Extrait choisi →
_ _ _ _
C’est par cette description froide et consensuelle du protocole que la Gazette de France résume le début d’une des plus graves crises que traverse le royaume de France depuis longtemps : les états généraux, jamais réunis depuis 1614 et dont l’ouverture est prévue pour le 4 mai. Dans son journal, le député Adrien Duquesnoy, venu de Lorraine, donne une description tout-à-fait différente de ce moment :

« En tout, la Noblesse passe pour vendue à la cour, le Clergé est nul ; reste donc le Tiers, qui ne vaut guère mieux que le Clergé. On se ferait difficilement l'idée des figures comiques et ignobles qui abondent ici ; demain nous nous verrons en groupe ».

Au printemps 1789, la presse officielle de la monarchie française garde ses vieilles habitudes. Pourtant, au moins depuis l’été 1788, le royaume ne se ressemble plus. Les Français rédigent leurs cahiers de doléances, prennent pour la première fois librement la parole et, dans plusieurs provinces, entrent dans la révolte. Pourtant, dans les lignes de la « Gazette », comme on l’appelle, rien de tout cela : les numéros du début du mois de février, ne donnent aucune information sur ce bruissement général, ni sur les violents affrontements qui ont éclaté le 27 janvier à Rennes entre les nobles et les jeunes « patriotes » du tiers état.
_ _ _ _
Données fournies →

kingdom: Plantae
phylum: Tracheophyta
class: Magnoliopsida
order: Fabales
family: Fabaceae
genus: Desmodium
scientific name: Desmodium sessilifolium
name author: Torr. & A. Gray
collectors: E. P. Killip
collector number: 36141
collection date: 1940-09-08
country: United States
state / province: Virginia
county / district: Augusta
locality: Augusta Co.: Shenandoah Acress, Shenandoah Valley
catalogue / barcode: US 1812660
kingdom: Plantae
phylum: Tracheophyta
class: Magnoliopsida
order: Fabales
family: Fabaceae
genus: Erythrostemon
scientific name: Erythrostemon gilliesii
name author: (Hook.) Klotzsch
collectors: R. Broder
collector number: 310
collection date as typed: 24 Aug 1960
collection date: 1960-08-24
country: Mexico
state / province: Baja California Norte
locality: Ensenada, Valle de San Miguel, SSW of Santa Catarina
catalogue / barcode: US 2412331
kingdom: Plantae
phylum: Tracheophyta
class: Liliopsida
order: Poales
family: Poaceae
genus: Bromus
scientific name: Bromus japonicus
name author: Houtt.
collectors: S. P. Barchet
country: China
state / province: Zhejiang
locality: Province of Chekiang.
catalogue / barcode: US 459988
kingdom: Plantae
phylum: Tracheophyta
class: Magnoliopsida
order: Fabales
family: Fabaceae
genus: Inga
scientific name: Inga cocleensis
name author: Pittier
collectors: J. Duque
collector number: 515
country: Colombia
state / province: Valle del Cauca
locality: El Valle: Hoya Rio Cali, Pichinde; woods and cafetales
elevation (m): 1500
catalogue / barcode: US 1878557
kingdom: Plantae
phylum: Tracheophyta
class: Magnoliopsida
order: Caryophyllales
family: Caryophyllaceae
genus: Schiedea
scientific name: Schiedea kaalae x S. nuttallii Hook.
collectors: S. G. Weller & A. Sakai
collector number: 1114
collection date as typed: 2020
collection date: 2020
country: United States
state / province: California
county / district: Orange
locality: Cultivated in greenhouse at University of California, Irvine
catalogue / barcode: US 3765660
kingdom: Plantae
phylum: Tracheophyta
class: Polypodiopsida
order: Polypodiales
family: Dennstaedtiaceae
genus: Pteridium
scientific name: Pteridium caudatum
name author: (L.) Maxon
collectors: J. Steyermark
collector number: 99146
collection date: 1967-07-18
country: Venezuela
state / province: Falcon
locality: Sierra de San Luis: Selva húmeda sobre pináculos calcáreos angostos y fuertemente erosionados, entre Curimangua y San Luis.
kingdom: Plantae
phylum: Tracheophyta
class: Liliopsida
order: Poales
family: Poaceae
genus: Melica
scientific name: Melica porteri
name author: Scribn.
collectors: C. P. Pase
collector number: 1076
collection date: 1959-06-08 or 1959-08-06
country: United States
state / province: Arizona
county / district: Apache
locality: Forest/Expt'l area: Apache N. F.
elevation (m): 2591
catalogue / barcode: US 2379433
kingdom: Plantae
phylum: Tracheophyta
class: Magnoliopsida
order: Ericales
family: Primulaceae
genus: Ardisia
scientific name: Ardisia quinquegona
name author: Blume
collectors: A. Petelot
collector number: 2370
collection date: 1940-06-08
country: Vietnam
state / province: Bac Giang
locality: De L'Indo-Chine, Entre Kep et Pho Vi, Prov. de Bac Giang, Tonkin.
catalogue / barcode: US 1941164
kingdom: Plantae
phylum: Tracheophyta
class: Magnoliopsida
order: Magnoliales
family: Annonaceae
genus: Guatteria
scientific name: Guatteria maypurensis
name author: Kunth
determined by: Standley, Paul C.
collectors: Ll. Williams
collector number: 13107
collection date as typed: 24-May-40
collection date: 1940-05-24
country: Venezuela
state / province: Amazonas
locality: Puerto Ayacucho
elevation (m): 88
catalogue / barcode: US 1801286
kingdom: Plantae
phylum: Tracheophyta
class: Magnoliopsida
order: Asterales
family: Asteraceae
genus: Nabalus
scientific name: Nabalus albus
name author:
_ _ _ _
Objectif de l'exercice →
D'après l'extrait choisi, pour quelle date l'ouverture des états généraux est-elle prévue, s'il vous plaît ? Ces fiches n'ont aucun lien avec l'extrait choisi.

Réponse attendue →
Pour le 4 mai.